-- TASK TO CARRY OUT --
Repeat the listing below exactly. Pictures do not belong in the copy.

-- STUDY MATERIAL --
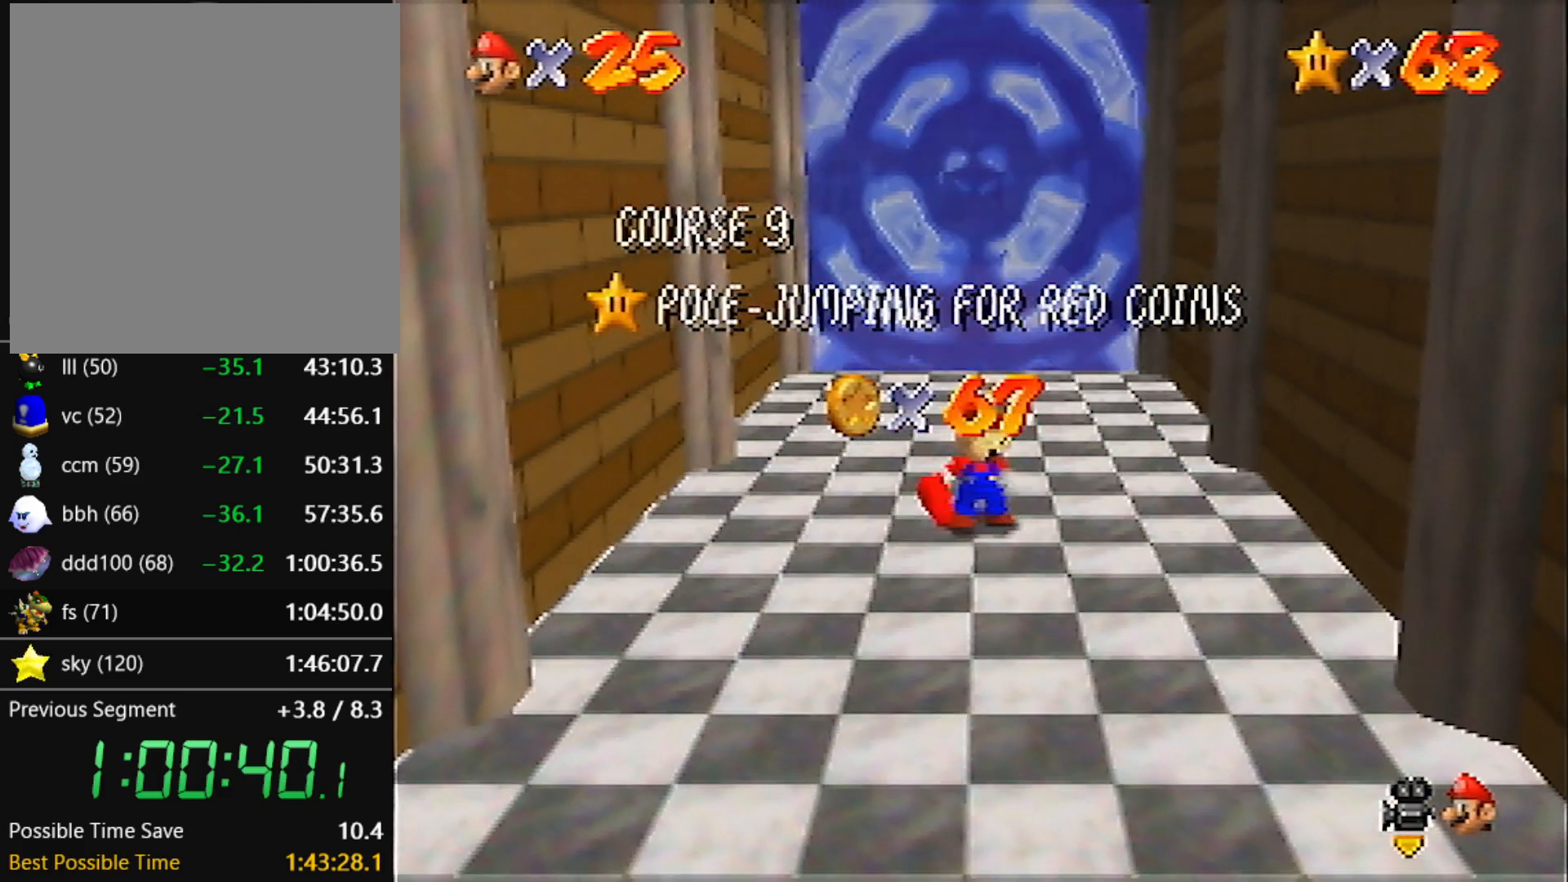
{"buttons": [], "left_stick": "center", "events": []}
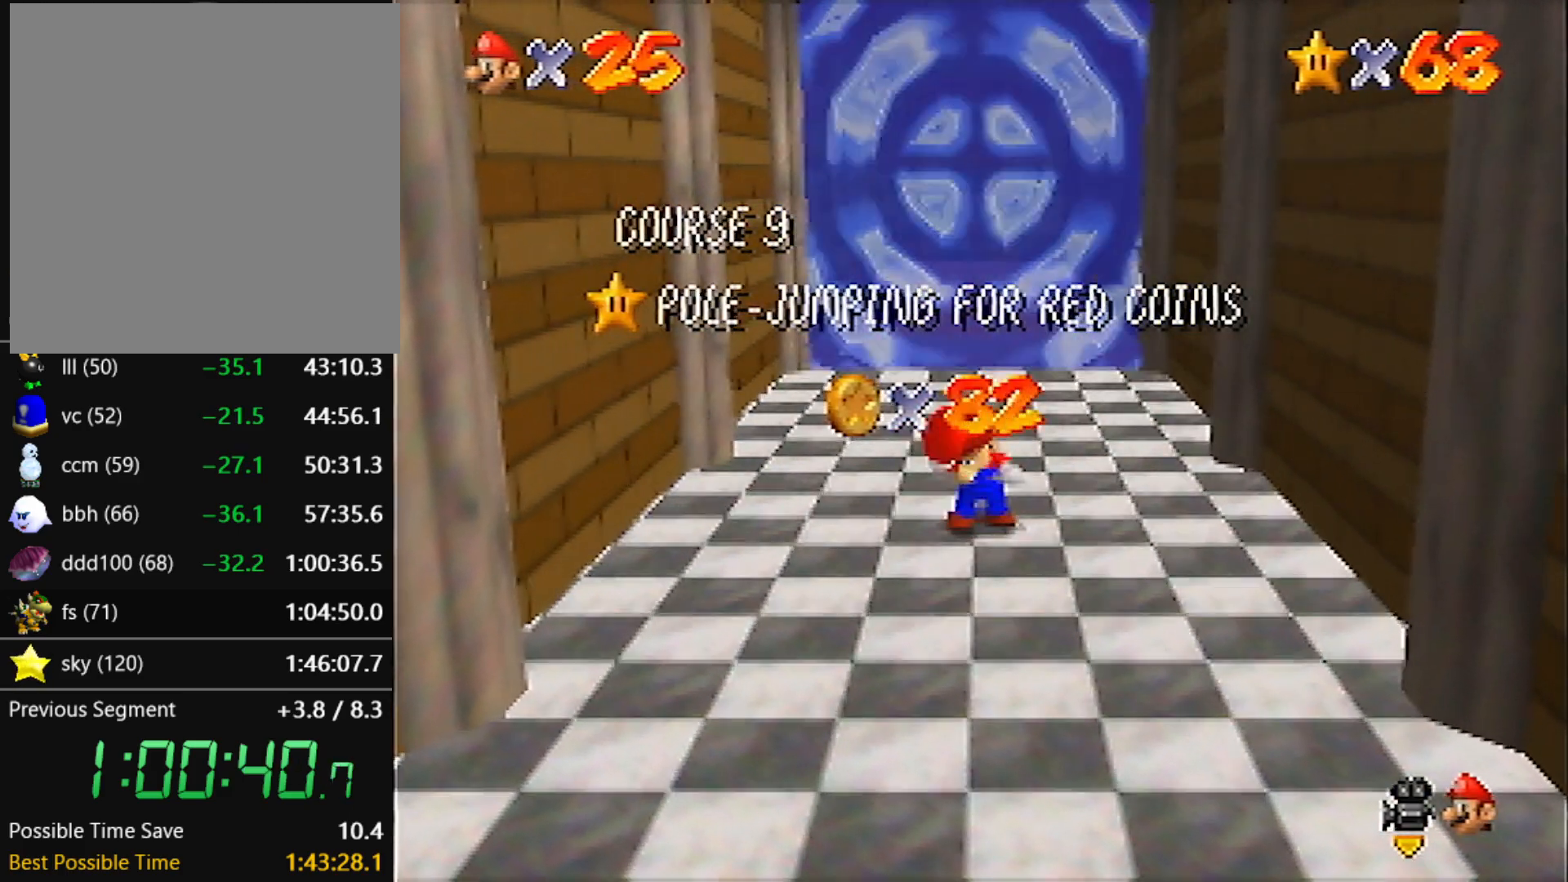
{"buttons": [], "left_stick": "center", "events": []}
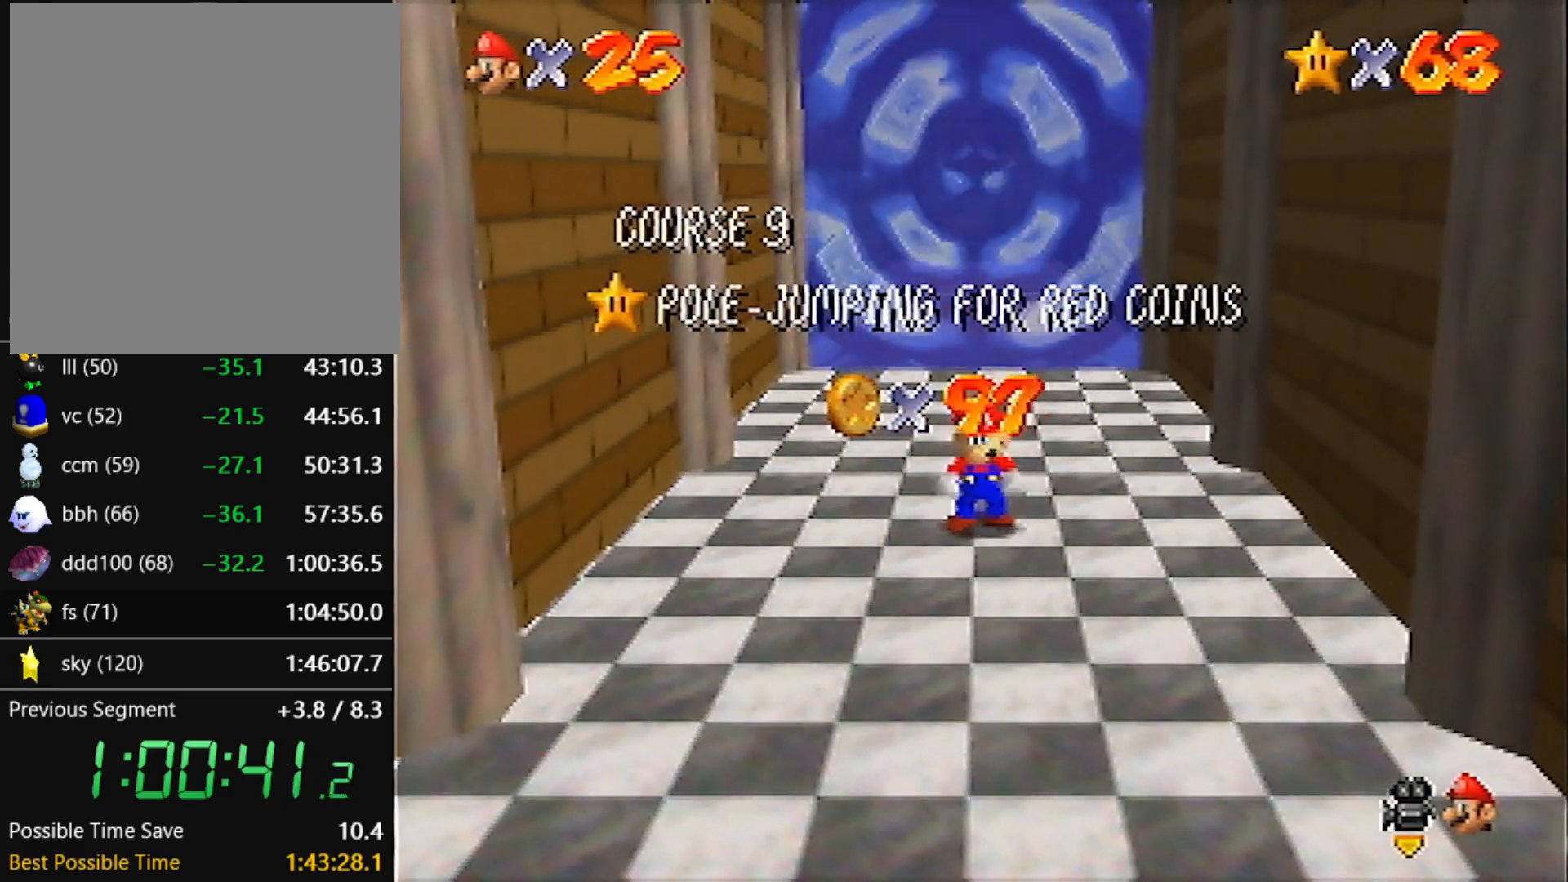
{"buttons": ["A"], "left_stick": "down", "events": [[200, "left_stick", "down"], [467, "A", "down"]]}
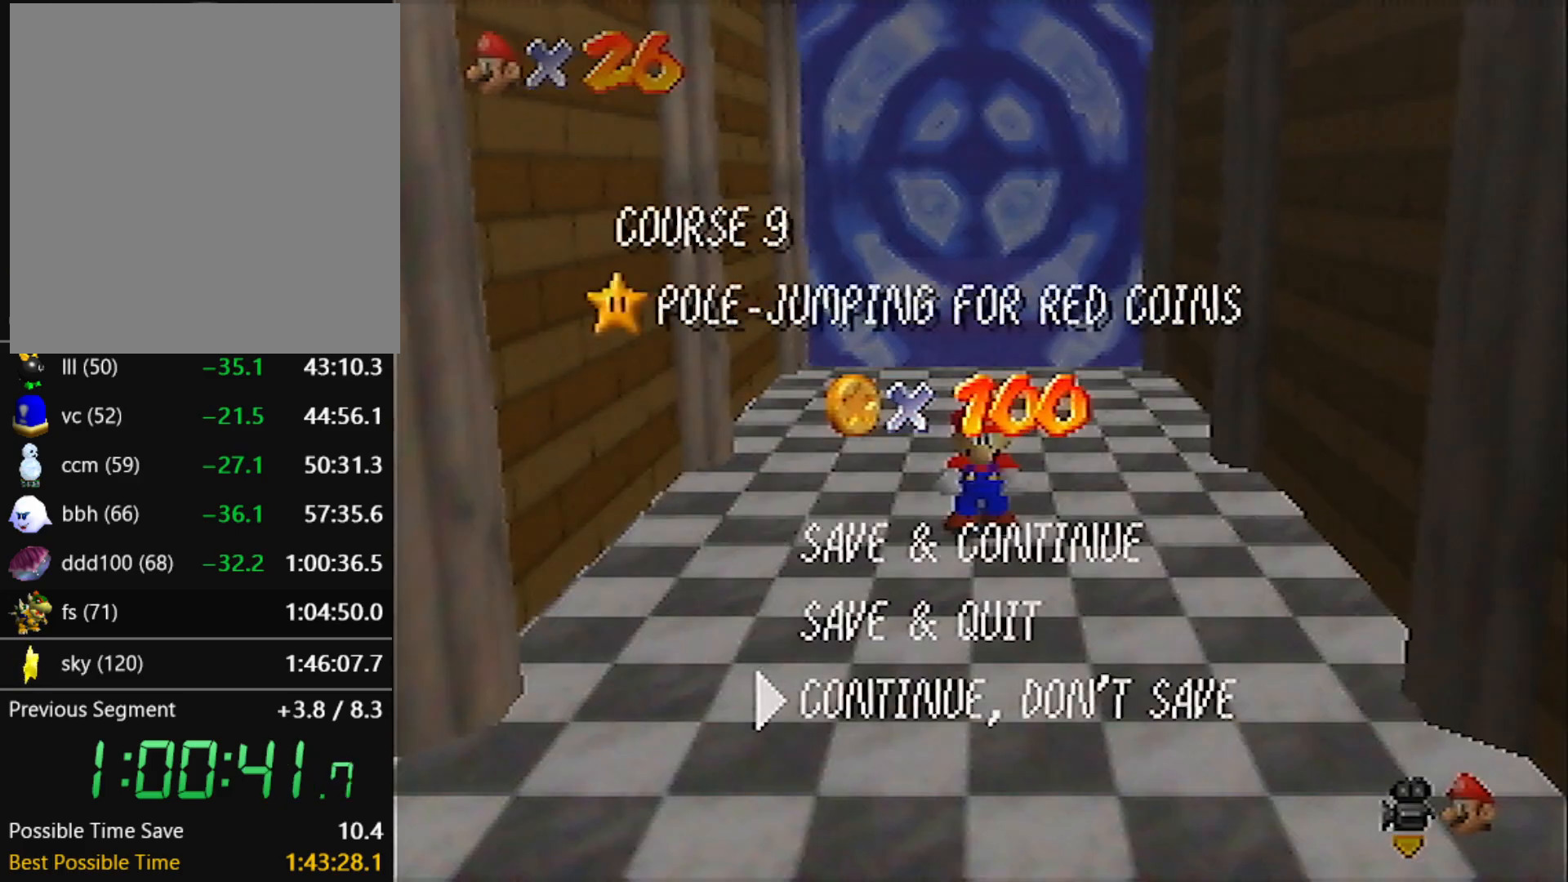
{"buttons": ["Z"], "left_stick": "up", "events": [[33, "A", "up"], [33, "left_stick", "up"], [267, "Z", "down"], [334, "A", "down"], [501, "A", "up"]]}
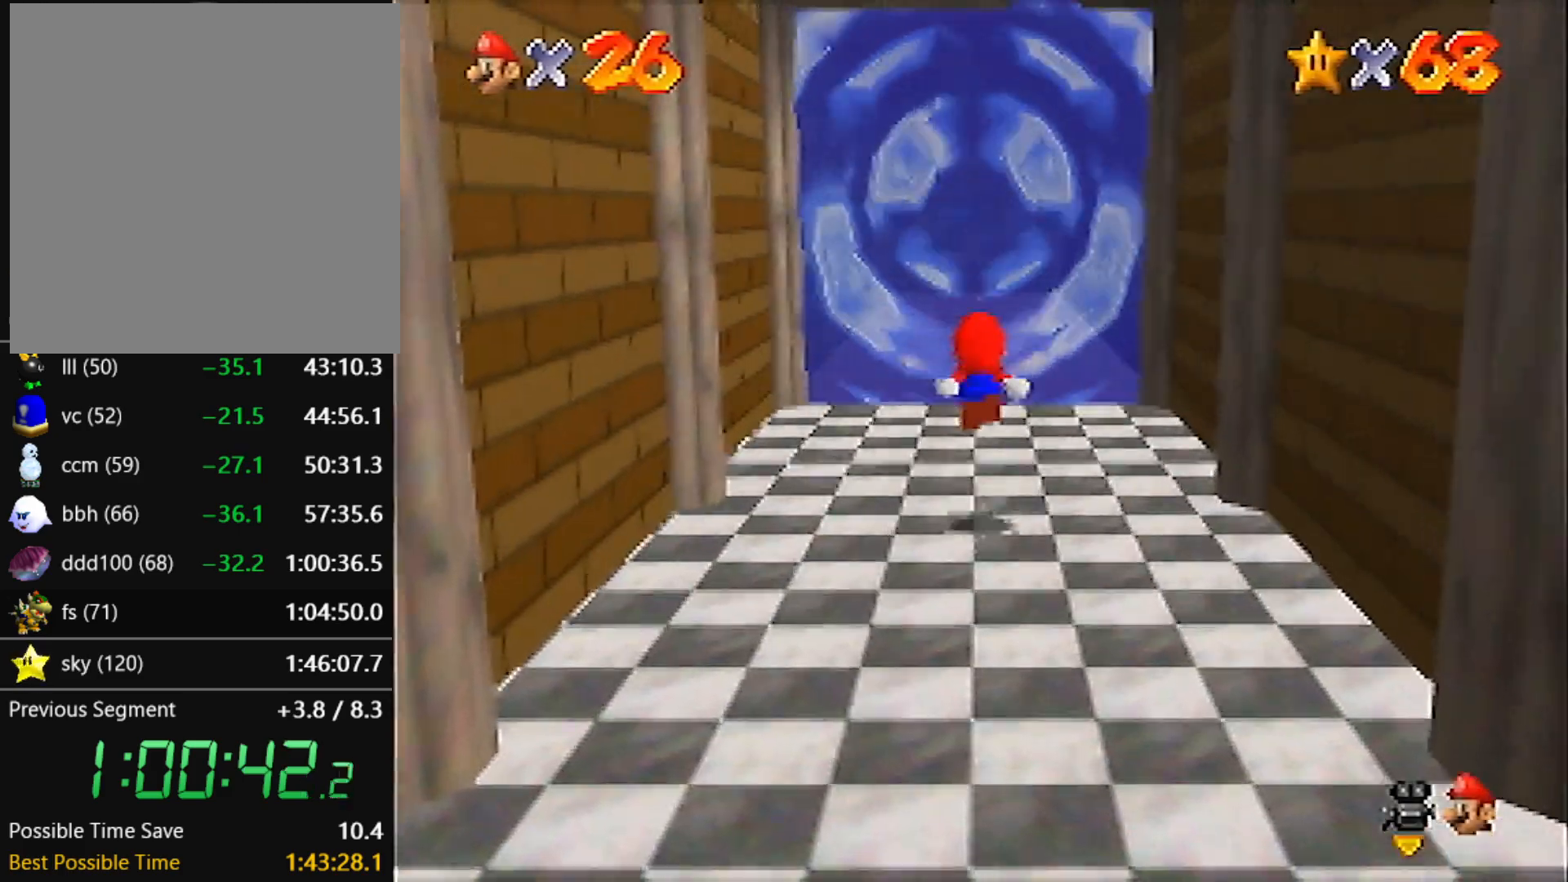
{"buttons": ["Z"], "left_stick": "up", "events": []}
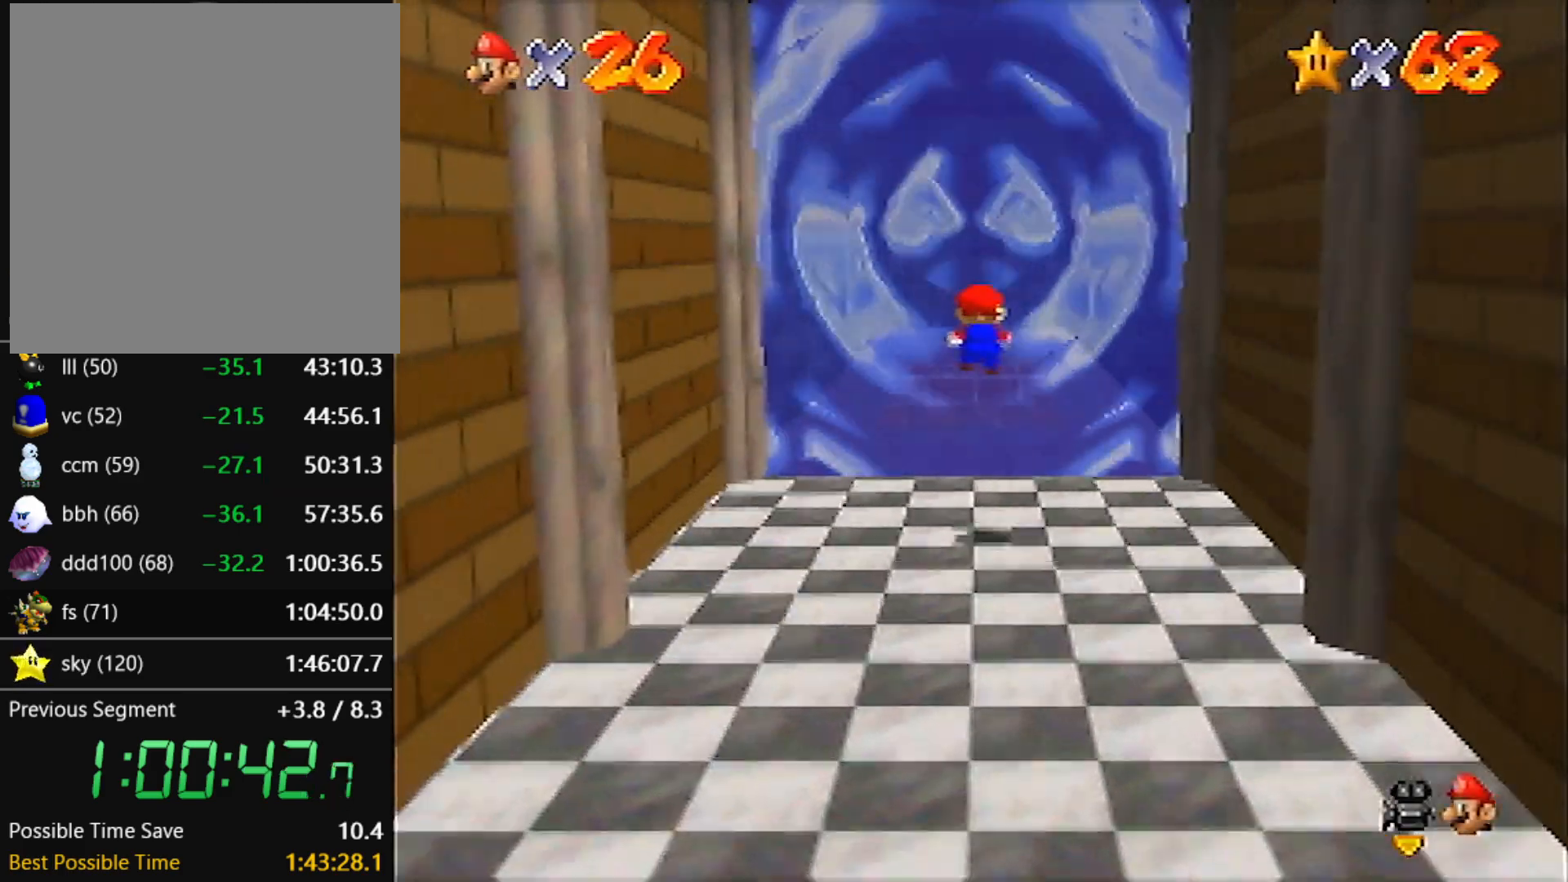
{"buttons": ["Z"], "left_stick": "up", "events": []}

-- TASK RESPONSE --
{"buttons": [], "left_stick": "center", "events": []}
{"buttons": [], "left_stick": "center", "events": []}
{"buttons": ["A"], "left_stick": "down", "events": [[200, "left_stick", "down"], [467, "A", "down"]]}
{"buttons": ["Z"], "left_stick": "up", "events": [[33, "A", "up"], [33, "left_stick", "up"], [267, "Z", "down"], [334, "A", "down"], [501, "A", "up"]]}
{"buttons": ["Z"], "left_stick": "up", "events": []}
{"buttons": ["Z"], "left_stick": "up", "events": []}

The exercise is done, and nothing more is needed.